Notably, the difference between CT(alpha=0) and CT in the 5/6-step prediction was only around 0.03, which is lower than the reported difference of 0.07. Moreover, this difference is closer to the reported difference in the single sliding setting, rather than the random trajectories setting.

I should also note that when I ran the same commands on a different server, I obtained contradictory results again. This inconsistency further supports the notion that the results are not very stable.

Step 1 2 3 4 5 6
CT(alpha=0) 1.364(0.237) 1.14(0.30) 1.20(0.35) 1.16(0.35) 1.09(0.34) 0.99(0.32)
CT 1.375(0.272) 1.16(0.28) 1.23(0.33) 1.19(0.33) 1.11(0.31) 1.01(0.28)

Again, the CT(alpha=0) performs better than CT in the counterfactual predictions of all steps, which is contradictory to the reported results.

Given the inconsistency I observed in my attempts to reproduce the reported results, I am wondering if there is a way to stably demonstrate the benefit of balanced representation from counterfactual domain confusion (i.e., the complete CT) over the variant without it (i.e., the CT(alpha=0)). The difference I obtained between the two models was very subtle and prone to variance from sources such as hardware or non-deterministic operations in the GPU.

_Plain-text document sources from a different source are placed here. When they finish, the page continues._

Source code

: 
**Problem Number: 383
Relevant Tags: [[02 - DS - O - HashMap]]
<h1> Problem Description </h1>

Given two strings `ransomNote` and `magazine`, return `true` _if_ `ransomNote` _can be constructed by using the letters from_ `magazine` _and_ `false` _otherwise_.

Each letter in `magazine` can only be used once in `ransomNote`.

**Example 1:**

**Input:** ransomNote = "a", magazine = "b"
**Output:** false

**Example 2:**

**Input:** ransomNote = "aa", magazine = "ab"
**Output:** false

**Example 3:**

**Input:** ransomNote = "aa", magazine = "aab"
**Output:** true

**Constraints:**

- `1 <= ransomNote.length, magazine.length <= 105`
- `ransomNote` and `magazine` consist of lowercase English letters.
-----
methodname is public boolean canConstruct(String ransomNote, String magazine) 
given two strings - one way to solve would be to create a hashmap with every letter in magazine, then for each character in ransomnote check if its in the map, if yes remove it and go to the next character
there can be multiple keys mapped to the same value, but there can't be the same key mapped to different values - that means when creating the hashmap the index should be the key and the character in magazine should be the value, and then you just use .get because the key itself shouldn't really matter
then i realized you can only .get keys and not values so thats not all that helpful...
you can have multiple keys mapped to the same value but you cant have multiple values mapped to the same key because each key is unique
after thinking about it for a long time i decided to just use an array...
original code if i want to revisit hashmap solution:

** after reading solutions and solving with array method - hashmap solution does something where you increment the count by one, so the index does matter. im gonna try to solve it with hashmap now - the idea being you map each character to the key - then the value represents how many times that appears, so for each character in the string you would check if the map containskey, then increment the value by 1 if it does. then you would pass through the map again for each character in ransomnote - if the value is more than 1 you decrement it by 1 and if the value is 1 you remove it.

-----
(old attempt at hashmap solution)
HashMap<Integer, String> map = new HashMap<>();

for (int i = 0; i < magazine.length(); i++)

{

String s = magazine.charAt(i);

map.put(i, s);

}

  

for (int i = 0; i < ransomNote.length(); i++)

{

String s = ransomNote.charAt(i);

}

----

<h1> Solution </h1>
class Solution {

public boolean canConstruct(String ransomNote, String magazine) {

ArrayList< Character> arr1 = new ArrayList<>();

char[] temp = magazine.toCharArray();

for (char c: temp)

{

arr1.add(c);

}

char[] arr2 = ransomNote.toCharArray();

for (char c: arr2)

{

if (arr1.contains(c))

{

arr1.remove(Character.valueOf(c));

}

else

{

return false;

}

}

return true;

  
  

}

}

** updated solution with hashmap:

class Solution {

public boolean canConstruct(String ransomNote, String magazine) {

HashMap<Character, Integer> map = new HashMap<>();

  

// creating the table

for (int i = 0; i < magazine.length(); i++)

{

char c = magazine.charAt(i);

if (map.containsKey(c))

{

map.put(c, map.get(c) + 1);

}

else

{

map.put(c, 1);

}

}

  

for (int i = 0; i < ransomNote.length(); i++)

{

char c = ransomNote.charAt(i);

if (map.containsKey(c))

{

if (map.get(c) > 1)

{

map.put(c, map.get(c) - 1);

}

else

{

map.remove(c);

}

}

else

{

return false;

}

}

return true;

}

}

In your opinion, is this to be expected, or are there any hints or insights you could offer on how to obtain stable results that demonstrate the advantage of having balanced representation in CausalTransformer? Thank you in advance for your help.

Valentyn1997 commented 1 year ago

Thank you for your interest in our work! This is amazing to hear that you tried to reproduce our results.

I think, that such a discrepancy between reported and reproduced results is to be expected and comes from several sources:

  1. The pseudo-random generation could be different for different hardware. Thus, you will almost never get exactly the same results.
  2. Also, pay attention to the confidence intervals. Certain deviations could be expected, in particular, the top-performing method could be different (e.g., see Figure 2).
  3. The TG-simulator is a fairly simple benchmark, with no time-varying covariates and a one-dimensional outcome. It could happen, that the CT(alpha=0) has a good enough generalization performance. At the same time, CT will perform worse, as it contains extra parameters to estimate (a treatment classifier network). Btw, this is standard for ITE estimation, i.e., when the outcome prediction model is flexible enough and there is enough data, addressing a time-varying confounding is not that important anymore (see https://proceedings.mlr.press/v80/alaa18a.html).
  4. Pay attention, that different trajectories have different variability of the outcome. Thus, CT could specifically aim at counterfactual trajectories, even though, their variability is lower and, thus, they will have lower RMSE than factual ones. This is actually a principal drawback of the current evaluation scheme.

In general, the full CT was more useful for high-dimensional benchmarks, e.g., the semi-supervised one. I hope you will find this information helpful.